Extracted records
[Begin]

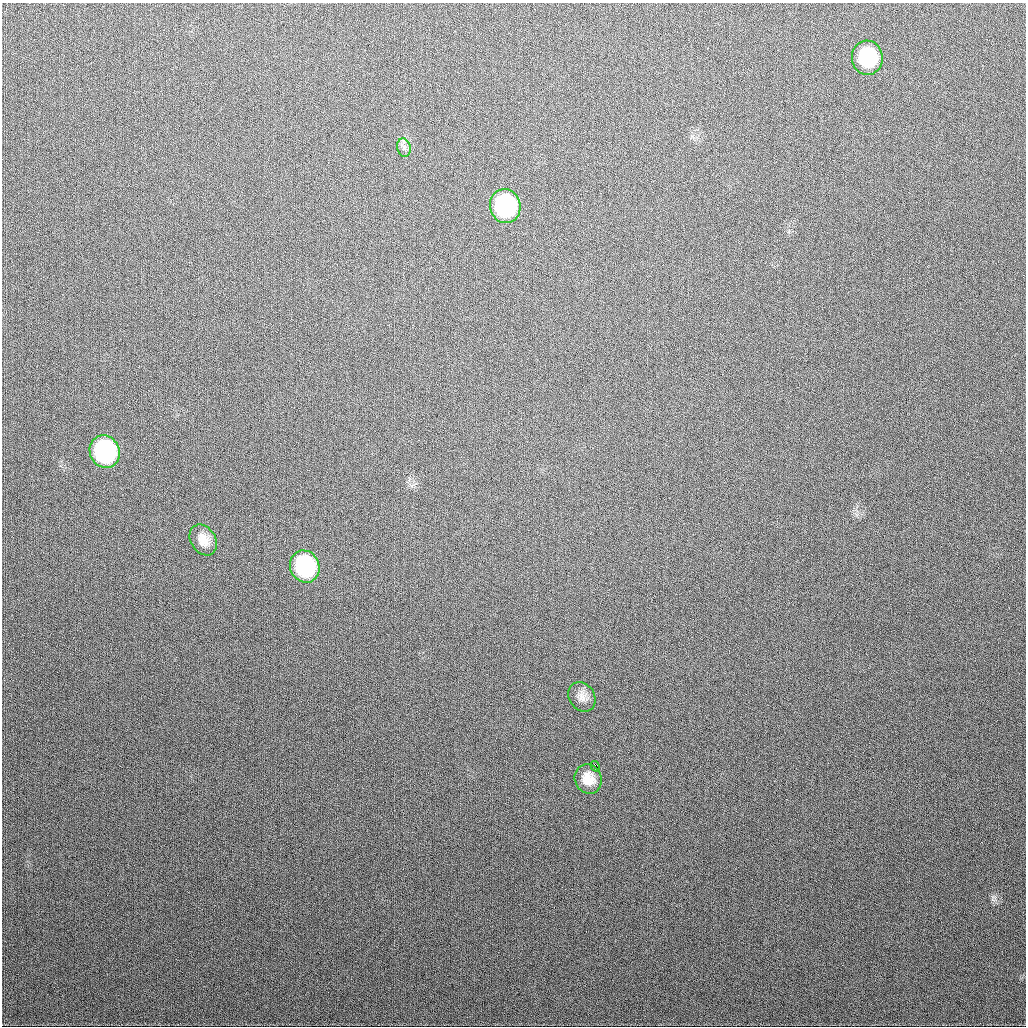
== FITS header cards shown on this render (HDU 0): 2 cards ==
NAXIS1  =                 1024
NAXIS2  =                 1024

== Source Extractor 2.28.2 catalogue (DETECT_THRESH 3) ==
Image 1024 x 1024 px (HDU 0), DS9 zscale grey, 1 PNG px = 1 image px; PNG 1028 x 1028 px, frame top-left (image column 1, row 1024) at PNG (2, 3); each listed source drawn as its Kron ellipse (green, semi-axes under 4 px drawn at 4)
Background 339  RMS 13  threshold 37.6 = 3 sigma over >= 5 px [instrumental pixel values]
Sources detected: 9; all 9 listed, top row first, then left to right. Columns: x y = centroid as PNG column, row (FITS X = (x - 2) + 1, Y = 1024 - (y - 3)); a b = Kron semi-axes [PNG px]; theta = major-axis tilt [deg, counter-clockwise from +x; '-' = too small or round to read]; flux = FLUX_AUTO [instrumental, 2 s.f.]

[End]

● Set task
Rewrite all the lines above, replacing "centroid" with "center" and keeping everything else the same. Leave out the pictures.

● Answer to the task
== FITS header cards shown on this render (HDU 0): 2 cards ==
NAXIS1  =                 1024
NAXIS2  =                 1024

== Source Extractor 2.28.2 catalogue (DETECT_THRESH 3) ==
Image 1024 x 1024 px (HDU 0), DS9 zscale grey, 1 PNG px = 1 image px; PNG 1028 x 1028 px, frame top-left (image column 1, row 1024) at PNG (2, 3); each listed source drawn as its Kron ellipse (green, semi-axes under 4 px drawn at 4)
Background 339  RMS 13  threshold 37.6 = 3 sigma over >= 5 px [instrumental pixel values]
Sources detected: 9; all 9 listed, top row first, then left to right. Columns: x y = center as PNG column, row (FITS X = (x - 2) + 1, Y = 1024 - (y - 3)); a b = Kron semi-axes [PNG px]; theta = major-axis tilt [deg, counter-clockwise from +x; '-' = too small or round to read]; flux = FLUX_AUTO [instrumental, 2 s.f.]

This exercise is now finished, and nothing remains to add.